18 de Junho de 2008 - admin
Por: Daniel Zueras
Foto: Rubén Rodríguez

Las sequías extremas cada vez más frecuentes, son algunas de las consecuencias del cambio climático con que la Madre Tierra nos está devolviendo el maltrato al que la humanidad le ha sometido en el último siglo.
Cabe recordar que una sexta parte de la población mundial tiene dificultades en su acceso cotidiano al agua. Tres científicos abrieron fuego en la Tribuna del Agua para poner sobre la mesa algunas posibles soluciones para la sequía de cara al futuro: el australiano Roger Stone, el italiano Giuseppe Rossi, y el español Antonio Rodríguez.
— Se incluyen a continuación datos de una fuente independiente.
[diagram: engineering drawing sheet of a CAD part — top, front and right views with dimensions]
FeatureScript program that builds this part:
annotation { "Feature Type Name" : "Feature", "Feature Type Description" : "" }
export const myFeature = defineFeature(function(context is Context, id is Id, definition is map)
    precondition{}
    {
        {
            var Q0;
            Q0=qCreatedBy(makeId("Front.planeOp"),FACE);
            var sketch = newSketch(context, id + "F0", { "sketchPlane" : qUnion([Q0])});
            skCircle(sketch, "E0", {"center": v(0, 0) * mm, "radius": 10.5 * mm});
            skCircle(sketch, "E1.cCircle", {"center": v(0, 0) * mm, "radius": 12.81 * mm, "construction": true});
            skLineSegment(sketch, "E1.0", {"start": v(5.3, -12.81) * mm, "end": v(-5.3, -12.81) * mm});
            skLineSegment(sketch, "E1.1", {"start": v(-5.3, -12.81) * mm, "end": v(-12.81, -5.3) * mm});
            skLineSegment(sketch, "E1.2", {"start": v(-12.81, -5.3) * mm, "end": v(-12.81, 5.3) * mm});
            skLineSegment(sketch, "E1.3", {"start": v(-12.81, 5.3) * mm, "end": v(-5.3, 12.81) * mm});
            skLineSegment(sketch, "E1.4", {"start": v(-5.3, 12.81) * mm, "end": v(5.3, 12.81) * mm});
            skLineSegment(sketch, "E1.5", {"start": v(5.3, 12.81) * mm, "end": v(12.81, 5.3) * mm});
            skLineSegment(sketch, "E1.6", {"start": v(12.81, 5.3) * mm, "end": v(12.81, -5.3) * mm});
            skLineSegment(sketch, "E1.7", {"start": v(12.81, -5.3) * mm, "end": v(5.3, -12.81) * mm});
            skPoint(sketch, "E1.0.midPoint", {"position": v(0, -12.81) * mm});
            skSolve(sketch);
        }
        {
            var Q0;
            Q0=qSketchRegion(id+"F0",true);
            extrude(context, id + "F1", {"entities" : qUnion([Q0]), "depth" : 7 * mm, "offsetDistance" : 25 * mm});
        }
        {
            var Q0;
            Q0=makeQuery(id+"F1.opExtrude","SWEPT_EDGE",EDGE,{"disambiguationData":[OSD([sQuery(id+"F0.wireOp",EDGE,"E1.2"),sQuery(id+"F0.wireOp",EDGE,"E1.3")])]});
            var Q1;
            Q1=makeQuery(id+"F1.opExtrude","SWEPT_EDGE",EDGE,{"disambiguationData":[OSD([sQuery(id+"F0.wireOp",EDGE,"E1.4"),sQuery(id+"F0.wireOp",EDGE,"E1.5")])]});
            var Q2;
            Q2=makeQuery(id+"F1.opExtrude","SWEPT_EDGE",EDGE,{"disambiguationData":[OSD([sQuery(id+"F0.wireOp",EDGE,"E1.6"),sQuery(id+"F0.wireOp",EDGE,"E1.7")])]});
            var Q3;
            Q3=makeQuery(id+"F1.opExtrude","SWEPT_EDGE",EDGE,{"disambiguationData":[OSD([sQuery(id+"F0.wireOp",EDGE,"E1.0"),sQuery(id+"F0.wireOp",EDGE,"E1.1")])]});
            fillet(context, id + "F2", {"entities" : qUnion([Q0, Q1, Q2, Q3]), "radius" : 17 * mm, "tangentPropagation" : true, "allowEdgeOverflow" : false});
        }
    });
Stone www.usq.edu.au/newsevents/news/cloudseed.htm investiga la creación artificial de tormentas en la región de Queensland, y aclara que “no es una respuesta al cambio climático, sino una técnica que hemos puesto en marcha en Australia”. Esta, conocida como siembra de nubes www.bom.gov.au/bmrc/basic/events/cloudseeding continúa en fase experimental, “es una investigación que sigue en pañales, no tenemos conclusiones definitivas” termina diciendo.
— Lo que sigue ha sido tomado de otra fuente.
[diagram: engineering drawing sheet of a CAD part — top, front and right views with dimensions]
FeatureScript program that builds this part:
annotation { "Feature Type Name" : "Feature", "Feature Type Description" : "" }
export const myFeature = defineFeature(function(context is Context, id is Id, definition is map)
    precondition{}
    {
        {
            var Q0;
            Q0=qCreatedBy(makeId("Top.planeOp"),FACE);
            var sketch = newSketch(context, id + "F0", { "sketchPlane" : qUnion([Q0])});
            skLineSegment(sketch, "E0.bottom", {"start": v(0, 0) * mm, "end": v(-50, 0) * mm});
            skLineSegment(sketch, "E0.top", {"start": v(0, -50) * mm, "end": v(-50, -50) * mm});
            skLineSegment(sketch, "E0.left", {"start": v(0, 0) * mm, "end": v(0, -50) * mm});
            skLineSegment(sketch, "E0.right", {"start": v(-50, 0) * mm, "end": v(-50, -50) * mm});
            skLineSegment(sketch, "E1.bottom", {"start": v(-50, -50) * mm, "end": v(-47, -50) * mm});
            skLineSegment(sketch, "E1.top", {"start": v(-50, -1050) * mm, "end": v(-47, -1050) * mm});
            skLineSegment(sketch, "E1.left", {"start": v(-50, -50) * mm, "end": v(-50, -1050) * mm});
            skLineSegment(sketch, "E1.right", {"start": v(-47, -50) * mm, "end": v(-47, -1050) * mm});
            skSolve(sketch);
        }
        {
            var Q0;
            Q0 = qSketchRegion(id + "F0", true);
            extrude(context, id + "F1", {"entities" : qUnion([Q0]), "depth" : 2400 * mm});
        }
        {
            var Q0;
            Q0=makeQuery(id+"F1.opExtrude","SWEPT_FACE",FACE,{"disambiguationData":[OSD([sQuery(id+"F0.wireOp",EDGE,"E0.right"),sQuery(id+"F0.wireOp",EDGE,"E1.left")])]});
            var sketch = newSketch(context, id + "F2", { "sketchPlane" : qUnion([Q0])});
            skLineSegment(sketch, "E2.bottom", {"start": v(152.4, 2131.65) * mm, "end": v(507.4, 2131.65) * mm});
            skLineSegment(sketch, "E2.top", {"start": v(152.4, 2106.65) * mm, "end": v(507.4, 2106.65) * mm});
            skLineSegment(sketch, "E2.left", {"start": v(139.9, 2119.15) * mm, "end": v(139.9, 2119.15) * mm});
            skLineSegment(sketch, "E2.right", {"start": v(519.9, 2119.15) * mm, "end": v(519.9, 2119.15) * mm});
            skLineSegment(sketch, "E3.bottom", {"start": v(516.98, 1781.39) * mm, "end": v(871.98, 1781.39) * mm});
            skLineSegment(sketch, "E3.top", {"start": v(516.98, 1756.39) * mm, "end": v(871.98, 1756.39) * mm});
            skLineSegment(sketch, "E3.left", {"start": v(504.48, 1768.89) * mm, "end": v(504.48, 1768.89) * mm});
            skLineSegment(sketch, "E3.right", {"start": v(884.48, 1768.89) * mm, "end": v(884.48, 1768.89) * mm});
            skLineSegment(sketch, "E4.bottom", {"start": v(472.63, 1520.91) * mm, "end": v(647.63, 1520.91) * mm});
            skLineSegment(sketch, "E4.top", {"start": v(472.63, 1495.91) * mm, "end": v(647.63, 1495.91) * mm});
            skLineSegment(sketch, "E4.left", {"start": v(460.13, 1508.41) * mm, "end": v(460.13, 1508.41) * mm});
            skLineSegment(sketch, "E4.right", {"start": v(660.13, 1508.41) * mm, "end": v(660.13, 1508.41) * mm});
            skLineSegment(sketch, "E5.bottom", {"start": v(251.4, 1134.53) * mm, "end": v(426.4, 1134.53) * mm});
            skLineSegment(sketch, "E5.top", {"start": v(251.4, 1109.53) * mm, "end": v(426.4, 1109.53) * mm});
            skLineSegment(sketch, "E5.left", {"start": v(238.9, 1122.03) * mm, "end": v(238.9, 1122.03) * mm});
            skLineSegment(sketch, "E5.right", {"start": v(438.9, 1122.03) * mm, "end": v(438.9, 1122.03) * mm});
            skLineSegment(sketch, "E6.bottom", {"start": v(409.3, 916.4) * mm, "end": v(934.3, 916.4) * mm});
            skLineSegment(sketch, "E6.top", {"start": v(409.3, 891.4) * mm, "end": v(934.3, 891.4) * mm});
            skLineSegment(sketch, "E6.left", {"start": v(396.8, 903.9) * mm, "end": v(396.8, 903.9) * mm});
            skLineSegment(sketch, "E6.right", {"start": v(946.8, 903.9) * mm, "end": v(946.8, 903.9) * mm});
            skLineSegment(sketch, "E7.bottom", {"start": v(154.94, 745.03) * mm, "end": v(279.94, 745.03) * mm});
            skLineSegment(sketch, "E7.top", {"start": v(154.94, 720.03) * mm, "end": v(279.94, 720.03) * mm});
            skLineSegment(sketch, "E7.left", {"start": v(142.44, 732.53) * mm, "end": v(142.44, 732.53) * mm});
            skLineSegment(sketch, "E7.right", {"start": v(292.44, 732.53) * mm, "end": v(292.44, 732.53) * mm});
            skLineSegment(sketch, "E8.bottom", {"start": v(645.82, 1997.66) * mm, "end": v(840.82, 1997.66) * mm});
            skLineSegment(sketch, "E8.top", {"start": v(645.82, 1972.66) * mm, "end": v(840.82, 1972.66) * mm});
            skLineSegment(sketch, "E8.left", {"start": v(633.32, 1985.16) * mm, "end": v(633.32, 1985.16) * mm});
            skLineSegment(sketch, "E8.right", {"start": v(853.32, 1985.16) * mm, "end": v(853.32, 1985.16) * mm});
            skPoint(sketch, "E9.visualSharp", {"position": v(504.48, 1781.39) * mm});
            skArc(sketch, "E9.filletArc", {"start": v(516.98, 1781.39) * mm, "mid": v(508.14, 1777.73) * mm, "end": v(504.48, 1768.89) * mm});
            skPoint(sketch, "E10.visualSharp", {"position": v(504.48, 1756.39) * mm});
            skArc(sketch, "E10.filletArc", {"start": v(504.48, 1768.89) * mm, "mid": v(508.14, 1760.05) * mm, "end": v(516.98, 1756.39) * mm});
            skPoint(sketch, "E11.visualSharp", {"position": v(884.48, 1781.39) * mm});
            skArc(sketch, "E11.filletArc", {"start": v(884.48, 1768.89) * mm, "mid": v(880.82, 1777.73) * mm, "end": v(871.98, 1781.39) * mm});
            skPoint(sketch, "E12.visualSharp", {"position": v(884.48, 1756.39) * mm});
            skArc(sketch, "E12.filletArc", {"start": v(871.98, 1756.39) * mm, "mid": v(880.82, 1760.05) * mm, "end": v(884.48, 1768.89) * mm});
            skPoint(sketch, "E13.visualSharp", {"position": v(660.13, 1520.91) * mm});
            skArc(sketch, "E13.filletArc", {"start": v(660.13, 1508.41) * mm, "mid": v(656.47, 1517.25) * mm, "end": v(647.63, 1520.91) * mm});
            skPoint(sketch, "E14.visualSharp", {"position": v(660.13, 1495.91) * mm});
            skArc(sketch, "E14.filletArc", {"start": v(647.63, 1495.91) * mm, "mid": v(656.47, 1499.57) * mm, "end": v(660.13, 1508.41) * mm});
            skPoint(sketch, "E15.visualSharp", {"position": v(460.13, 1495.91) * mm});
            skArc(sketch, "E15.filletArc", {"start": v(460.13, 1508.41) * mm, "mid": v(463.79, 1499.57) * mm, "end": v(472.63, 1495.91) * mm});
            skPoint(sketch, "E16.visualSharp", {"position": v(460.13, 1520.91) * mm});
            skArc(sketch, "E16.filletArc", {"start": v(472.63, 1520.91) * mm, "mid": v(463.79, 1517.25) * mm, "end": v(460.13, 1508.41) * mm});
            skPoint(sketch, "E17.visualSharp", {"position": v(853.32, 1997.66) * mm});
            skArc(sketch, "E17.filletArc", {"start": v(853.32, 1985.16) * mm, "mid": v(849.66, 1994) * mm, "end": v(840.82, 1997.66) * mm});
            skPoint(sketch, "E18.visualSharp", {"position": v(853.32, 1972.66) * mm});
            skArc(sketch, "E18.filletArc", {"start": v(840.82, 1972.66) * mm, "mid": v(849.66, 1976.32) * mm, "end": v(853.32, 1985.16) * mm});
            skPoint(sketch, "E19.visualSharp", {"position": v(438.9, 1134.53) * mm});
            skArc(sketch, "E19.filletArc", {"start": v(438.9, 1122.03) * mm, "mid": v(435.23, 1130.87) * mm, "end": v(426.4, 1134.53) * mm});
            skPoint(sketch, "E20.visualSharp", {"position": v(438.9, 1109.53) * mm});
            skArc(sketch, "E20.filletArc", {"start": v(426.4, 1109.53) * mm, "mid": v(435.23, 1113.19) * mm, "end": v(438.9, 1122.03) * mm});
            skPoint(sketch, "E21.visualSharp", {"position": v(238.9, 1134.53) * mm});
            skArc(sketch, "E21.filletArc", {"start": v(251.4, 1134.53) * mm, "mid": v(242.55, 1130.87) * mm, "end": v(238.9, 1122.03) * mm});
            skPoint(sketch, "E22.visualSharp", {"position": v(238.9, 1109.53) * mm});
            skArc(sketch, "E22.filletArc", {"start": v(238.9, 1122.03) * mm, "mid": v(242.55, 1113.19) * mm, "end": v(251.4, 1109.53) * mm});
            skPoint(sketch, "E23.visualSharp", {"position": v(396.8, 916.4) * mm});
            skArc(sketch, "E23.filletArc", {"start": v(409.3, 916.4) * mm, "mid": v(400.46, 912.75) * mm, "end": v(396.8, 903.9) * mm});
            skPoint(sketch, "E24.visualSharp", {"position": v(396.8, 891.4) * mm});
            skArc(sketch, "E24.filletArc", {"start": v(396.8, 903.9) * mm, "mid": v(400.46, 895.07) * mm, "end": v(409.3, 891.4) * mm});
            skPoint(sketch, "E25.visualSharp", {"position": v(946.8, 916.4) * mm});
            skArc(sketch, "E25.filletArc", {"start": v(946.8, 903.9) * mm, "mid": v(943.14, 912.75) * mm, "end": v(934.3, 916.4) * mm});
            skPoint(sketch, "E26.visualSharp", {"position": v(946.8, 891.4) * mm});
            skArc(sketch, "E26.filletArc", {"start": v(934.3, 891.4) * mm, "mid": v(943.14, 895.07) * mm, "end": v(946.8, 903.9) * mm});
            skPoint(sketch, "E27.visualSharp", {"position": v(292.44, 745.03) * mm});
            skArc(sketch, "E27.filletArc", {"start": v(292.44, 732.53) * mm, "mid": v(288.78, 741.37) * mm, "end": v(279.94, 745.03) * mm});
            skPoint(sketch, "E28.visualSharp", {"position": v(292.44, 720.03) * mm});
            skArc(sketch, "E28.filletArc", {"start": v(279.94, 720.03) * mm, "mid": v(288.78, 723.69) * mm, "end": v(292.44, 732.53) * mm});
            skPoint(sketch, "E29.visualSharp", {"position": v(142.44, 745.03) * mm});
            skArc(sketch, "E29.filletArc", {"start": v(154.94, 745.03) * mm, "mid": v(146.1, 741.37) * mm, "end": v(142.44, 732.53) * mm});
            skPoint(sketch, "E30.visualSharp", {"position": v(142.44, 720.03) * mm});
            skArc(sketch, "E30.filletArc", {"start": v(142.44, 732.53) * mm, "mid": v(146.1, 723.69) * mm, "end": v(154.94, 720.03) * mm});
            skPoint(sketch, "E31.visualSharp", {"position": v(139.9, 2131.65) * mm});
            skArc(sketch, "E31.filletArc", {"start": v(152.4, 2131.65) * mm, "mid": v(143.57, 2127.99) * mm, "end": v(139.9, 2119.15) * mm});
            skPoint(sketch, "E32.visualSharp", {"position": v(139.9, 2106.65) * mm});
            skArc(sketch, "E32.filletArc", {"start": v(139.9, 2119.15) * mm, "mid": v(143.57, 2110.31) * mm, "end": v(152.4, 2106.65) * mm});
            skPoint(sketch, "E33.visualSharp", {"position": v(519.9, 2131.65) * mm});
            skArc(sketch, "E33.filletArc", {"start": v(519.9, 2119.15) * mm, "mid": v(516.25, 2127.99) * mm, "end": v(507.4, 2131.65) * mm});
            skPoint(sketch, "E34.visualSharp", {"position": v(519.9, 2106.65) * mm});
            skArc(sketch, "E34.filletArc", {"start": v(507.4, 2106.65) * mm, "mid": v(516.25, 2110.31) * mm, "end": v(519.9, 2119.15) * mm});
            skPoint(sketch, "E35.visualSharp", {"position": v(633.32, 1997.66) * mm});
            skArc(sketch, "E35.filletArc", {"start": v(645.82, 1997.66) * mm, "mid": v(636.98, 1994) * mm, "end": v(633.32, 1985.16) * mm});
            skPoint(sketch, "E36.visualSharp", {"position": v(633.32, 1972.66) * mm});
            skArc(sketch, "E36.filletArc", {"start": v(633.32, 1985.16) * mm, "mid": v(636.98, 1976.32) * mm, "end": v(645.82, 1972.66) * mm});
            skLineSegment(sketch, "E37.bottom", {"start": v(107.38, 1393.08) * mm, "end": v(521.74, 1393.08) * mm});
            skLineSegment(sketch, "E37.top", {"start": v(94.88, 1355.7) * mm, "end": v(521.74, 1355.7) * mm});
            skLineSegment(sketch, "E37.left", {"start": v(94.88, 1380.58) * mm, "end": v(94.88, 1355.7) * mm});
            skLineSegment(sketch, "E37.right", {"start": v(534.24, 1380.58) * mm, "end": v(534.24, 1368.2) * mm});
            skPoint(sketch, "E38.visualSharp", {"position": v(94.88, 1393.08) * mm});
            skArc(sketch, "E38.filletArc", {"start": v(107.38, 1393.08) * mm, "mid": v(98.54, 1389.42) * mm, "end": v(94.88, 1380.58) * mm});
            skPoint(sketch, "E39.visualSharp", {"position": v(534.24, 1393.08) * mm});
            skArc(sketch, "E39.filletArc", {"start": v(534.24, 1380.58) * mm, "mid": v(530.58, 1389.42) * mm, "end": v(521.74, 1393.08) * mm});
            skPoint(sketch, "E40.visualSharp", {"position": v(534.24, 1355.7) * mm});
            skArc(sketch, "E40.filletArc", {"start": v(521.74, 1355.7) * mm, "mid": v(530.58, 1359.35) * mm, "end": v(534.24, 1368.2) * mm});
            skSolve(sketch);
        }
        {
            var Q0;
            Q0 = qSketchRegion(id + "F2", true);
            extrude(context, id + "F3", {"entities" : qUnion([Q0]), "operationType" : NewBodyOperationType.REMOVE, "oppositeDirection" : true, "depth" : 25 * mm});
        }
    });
Rossi, profesor del Departamento de Ingeniería de la Universidad de Catania www.ing.unict.it centra su enfoque en la necesidad de confrontar el problema con unas políticas serias. “Hay que actuar de forma proactiva, no reactiva como se ha venido haciendo hasta hace bien poco”. Para ello el científico italiano opina que hay que orientarse hacia un descenso de la demanda y disminución de los impactos,“algo complicado porque requiere mejorar la eficacia en hogares, administraciones, canon de agua…” Para él es importante vivir dentro de las normas de la “hidrosolidaridad” –tema ampliamente abordado en el IV Foro Mundial del Agua en México www.worldwaterforum4.org.mx- ya que el cambio climático va a atacar de forma más virulenta a los países pobres, debido a su escasa capacidad de respuesta.
Rodríguez Perea, especialista en estratigrafía www.uib.es/es afirmó que se han degradado los sistemas naturales, confiándolo todo a la tecnología, que “nos ha hecho vivir un espejismo en el siglo XX del que hemos despertado en el siglo XXI”. También apuesta por un cambio de hábitos de la sociedad, aplicando al máximo la tecnología, “evitando fugas hacia delante como la desalación o los trasvases, que sólo transfieren el problema al de la energía y el cambio climático. Es meter el problema debajo de la alfombra”.